In this issue of the AJNR, Iannucci et al (page 1462) describe an application of diffusion-weighted (DW) imaging, a relatively novel MR imaging technique, to the study of multiple sclerosis. This is one of a growing number of quantitative MR applications that represent evolutionary change in the use of MR imaging. These applications also include magnetization transfer techniques (employed in the subject study along with DW imaging), absolute T1 and T2 measurements, functional imaging, and a number of spectroscopic techniques. A significant challenge in the clinical employment of quantitative methods is that underlying physical mechanisms may not yet be fully understood in the context of what can be measured with the MR imaging experiment. For example, one can associate the presence of abnormalities in quantitative measures with the presence of disease, but causality may not be established. Thus, results are sometimes limited to empirical findings of correlation with some other measure or observable process. Still, as in the current study, such results are potentially of great value by providing means of noninvasive disease characterization and, thus, insight into the natural history of disease. Another substantial benefit is derived from the use of validated methods to study the efficacy of novel therapeutic agents. Coupled with results of other studies, including investigations in animal models in which correlation may be observed between the results of an invasive or destructive test and the results of noninvasive MR imaging, human studies such as the present investigation serve to connect clinical observation with imaging findings.
A challenge inherent in the conduct of this research is that comparisons among a number of MR techniques, even those that have been previously compared to more objective measures, are difficult to interpret. This may be complicated further by the inclusion of several or many different measures obtained from the same underlying data (as with multiple parameters derived from a composite histogram). Thus, it is common practice for investigators to exercise “statistical caution” in interpreting correlations among MR measures and between MR imaging and other subjective measures (such as the Expanded Disability Status Scale). It is statistically advantageous to follow up preliminary studies that use “many” measures with targeted studies that have the power to accept or reject the hypothesis that certain measures are significantly correlated. Investigators differing from the authors of the original study may do this only when precise and comprehensive data regarding the study methods are provided. However, even when the authors make a good-faith effort to disclose every nuance of the experimental method, it still may be difficult to control for differences in MR hardware and software. This is in part because modern MR system design objectives are focused on obtaining excellent-quality clinical images for conventional, subjective interpretation. There is in general no provision for assuring that a pixel intensity of, say, 127 on one T2-weighted image is, or can be, related to the same signal intensity obtained on a different image, even when identical imaging parameters are used.
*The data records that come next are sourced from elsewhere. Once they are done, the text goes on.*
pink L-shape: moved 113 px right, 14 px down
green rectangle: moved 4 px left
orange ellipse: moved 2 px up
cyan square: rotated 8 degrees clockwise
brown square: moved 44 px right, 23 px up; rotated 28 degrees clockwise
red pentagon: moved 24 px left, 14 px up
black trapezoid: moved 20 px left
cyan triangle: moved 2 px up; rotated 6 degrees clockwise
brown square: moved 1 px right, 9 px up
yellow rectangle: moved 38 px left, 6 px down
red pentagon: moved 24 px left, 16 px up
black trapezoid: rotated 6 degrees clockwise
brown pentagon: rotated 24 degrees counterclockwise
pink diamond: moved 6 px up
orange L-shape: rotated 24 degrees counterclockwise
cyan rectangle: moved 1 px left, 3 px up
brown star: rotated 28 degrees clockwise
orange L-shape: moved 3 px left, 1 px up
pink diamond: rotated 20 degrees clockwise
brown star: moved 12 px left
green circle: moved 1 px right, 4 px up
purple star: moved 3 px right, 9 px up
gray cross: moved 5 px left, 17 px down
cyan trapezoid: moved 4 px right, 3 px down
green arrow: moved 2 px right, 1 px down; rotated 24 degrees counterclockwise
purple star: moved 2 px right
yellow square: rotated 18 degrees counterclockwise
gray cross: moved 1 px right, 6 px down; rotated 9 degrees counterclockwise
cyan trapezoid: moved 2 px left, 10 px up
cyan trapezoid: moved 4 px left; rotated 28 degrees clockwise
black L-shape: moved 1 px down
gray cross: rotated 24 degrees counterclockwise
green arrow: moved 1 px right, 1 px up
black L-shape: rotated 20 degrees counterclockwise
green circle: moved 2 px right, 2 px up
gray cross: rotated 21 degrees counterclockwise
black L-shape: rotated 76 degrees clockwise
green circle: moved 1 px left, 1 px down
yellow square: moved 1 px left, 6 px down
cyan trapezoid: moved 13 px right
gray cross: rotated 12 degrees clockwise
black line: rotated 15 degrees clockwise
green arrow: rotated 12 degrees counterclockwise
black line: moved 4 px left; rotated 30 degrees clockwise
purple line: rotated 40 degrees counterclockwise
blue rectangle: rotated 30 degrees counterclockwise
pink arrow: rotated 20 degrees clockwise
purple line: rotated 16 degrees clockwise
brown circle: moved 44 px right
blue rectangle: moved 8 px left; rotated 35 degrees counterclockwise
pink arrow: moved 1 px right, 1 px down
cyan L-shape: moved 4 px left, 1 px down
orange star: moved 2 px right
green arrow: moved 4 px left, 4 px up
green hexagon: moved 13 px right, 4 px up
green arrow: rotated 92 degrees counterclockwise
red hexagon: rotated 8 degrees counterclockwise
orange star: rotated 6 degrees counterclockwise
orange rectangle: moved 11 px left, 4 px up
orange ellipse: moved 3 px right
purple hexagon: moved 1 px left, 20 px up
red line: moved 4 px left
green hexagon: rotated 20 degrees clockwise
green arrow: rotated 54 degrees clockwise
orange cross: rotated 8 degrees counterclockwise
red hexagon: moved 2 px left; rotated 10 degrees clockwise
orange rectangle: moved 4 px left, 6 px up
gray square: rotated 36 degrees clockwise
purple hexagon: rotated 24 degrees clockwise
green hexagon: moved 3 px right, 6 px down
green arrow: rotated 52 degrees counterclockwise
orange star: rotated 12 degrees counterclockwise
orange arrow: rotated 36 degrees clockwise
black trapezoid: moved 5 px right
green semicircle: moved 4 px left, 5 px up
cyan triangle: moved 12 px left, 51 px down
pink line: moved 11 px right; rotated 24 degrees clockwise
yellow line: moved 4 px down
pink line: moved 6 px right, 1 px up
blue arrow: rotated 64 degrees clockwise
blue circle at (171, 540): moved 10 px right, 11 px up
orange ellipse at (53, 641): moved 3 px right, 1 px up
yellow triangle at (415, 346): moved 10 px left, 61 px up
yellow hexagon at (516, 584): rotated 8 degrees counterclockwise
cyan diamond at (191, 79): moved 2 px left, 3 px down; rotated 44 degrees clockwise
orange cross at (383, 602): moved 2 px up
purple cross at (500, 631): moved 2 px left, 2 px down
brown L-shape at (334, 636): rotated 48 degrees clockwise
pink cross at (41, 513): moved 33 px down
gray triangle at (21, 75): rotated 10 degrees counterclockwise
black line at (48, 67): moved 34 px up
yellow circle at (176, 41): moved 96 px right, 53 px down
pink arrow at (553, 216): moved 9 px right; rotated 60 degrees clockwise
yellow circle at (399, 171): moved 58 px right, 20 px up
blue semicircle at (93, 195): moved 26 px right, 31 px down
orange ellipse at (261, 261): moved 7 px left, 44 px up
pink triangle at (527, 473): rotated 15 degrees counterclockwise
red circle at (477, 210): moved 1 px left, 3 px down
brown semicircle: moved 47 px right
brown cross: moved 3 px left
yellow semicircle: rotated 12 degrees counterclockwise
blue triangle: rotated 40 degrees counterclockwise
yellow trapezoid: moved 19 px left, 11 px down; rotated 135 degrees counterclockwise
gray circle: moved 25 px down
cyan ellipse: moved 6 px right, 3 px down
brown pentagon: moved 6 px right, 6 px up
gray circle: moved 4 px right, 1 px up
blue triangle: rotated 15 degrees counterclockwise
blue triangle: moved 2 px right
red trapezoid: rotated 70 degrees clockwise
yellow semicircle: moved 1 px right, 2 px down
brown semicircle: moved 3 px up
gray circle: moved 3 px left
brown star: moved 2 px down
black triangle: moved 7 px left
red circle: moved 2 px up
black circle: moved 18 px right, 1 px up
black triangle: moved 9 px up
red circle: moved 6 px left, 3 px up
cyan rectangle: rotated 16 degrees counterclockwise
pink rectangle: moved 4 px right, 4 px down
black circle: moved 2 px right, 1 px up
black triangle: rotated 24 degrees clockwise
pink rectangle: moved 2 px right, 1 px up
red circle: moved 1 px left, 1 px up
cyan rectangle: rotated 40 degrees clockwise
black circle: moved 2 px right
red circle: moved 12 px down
This makes it necessary for investigators to minimize any differences in imaging techniques and also to employ some normalization procedure by, for example, acquiring control images. Some of these procedures add noise and thus potentially degrade the study. In some cases, suppression of some of the automated preimaging procedures is necessary to prevent the adjustment of amplifier gains that can change the absolute intensity values. This may require understanding of the details of the operating system and, in some cases, access to system controls that are not available to all users.
In addition to targeted investigations that might establish the usefulness of one or more quantitative MR imaging measures for the assessment of disease state, there is a need for studies designed to connect the technical development of new methods with clinical application. Presently, a gap seems to exist between the physics-based development of some new techniques and the application in the study of disease, leading to sometimes-uncomfortable assumptions regarding the underlying process. Complete understanding of the physical relevance of, for example, fractional anisotropy or magnetization transfer ratio in normal-appearing white matter to the pathophysiology and progression of multiple sclerosis might be gained only by means of a comprehensive approach incorporating numerical modeling, phantom studies, animal research, and application in human subjects. Clearly, robust collaboration between basic scientists and clinical specialists will be advantageous if not essential to such research.